Figure 4. An embedded deterministic test architecture decompresses scan data on chip and compacts the test results.

EDT supports all fault models and pattern types that are possible with standard scan, and it enables companies to apply all the at-speed patterns needed and any set of additional patterns for nanometer devices without increasing their test costs.


Author Information
Ron Press is a technical marketing manager for the Mentor Graphics Design-for-Test Division. He received a BSEE from the University of Massachusetts and has worked in the test and built-in test industry for the past 17 years. Email: ron_press@mentor.com.


REFERENCES
  1. Kim, K., et al., "Delay Defect Characteristics and Testing Strategies," IEEE Design & Test of Computers, September–October 2003. pp. 8–16.
  2. Benware, B., et al., "Effectiveness Comparisons of Outlier Screening Methods for Frequency Dependent Defects on Complex ASICs," Proceedings of the 21st IEEE VLSI Test Symposium (VTS 03), IEEE Computer Society Press, 2003.
  3. Tendolkar, N., et al., "Novel Techniques for Achieving High At-Speed Transition Fault Test Coverage for Motorola's Microprocessors Based on PowerPC Instruction Set Architecture," Proceedings of the 20th IEEE VLSI Test Symposium (VTS 02), IEEE Computer Society Press, 2002. pp. 3–8.
  4. Benware, B., et al., "Impact of Multiple-Detect Test Patterns on Product Quality," Proceedings of the International Test Conference 2003, IEEE Computer Society Press, 2003.
  5. Poehl, F., et al., "Industrial Experience with Adoption of EDT for Low-Cost Test without Concessions," Proceedings of the International Test Conference 2003, IEEE Computer Society Press, 2003.
  •  

    Memory BIST, IDDQ, and functional patterns

    Nanometer designs present challenges for IDDQ tests and functional patterns while opening opportunities for memory BIST. For more, see " The role of IDDQ and functional patterns ," below, and "Memory BIST for at-speed test ."

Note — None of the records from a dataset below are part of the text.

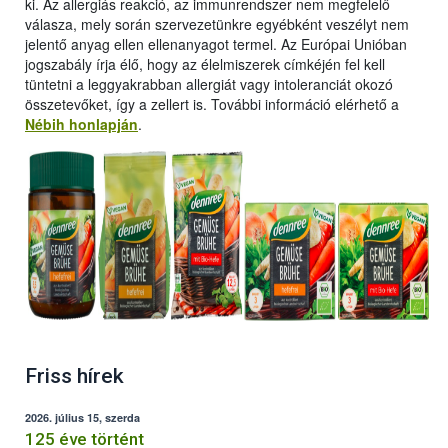
ki. Az allergiás reakció, az immunrendszer nem megfelelő
válasza, mely során szervezetünkre egyébként veszélyt nem
jelentő anyag ellen ellenanyagot termel. Az Európai Unióban
jogszabály írja élő, hogy az élelmiszerek címkéjén fel kell
tüntetni a leggyakrabban allergiát vagy intoleranciát okozó
összetevőket, így a zellert is. További információ elérhető a
Nébih honlapján
.
Friss hírek
2026. július 15, szerda
125 éve történt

    See also this related article: Boyer, Jeff, and Ron Press, "New methods test small memory arrays, " Test & Measurement World, February 2003. www.tmworld.com/archives.

     

    The role of IDDQ and functional patterns

    Both IDDQ tests and functional patterns can be used to target timing defects. The nature of nanometer processes, however, cause complications with IDDQ and functional tests. IDDQ tests detect many types of defects by checking for unusually high current. Unfortunately, many companies do not use IDDQ tests for 130-nm and smaller processes because the noise floor is too high to distinguish a good device from a faulty device. There are some attempts to check the IDDQ for a region of devices on a wafer and identify defective devices by a notable variance from the norm. So far, this strategy is not widely accepted and, thus, IDDQ tests are not part of many nanometer test strategies.

    Functional tests can also be used to target timing defects, but there are many complications when trying to produce an effective functional test set. Pattern generation requires detailed circuit knowledge. Even when a functional pattern set can be produced, it is very difficult to determine the fault coverage of the patterns.

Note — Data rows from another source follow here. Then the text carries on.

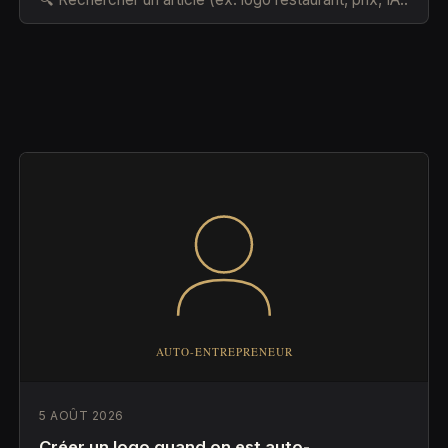
5 AOÛT 2026
Créer un logo quand on est auto-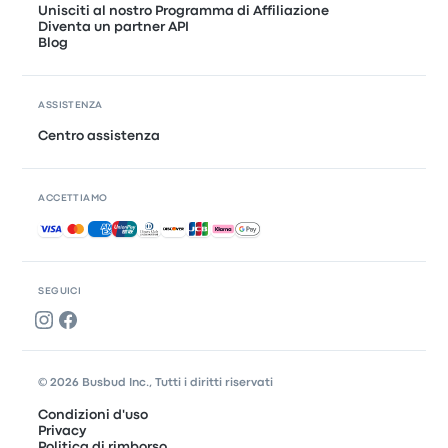
Unisciti al nostro Programma di Affiliazione
Diventa un partner API
Blog
ASSISTENZA
Centro assistenza
ACCETTIAMO
Pagamenti accettati
SEGUICI
© 2026 Busbud Inc., Tutti i diritti riservati
Condizioni d'uso
Privacy
Politica di rimborso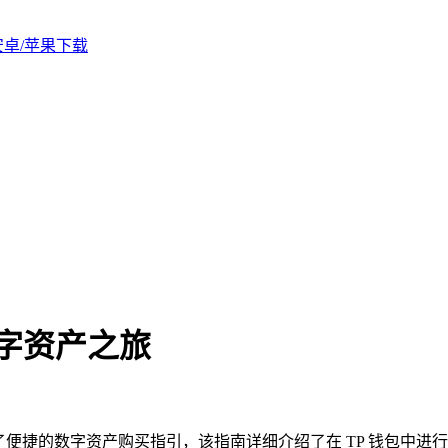
版安卓/苹果下载
数字资产之旅
了便捷的数字资产购买指引，该指南详细介绍了在 TP 钱包中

    Fault grading simulations for functional patterns is extremely time consuming. When the fault grade can be determined, it is often lower than desired and very complicated to improve. Furthermore, functional patterns often run at high frequencies and require high-end test equipment. In addition, nanometer processes enable more integration and higher gate counts per device. The complexity of functional pattern generation increases exponentially with gate count.

    For these reasons, reliance on functional testing has been reduced at many companies. In fact, there are many companies with initiatives to remove functional patterns from production test methodologies altogether.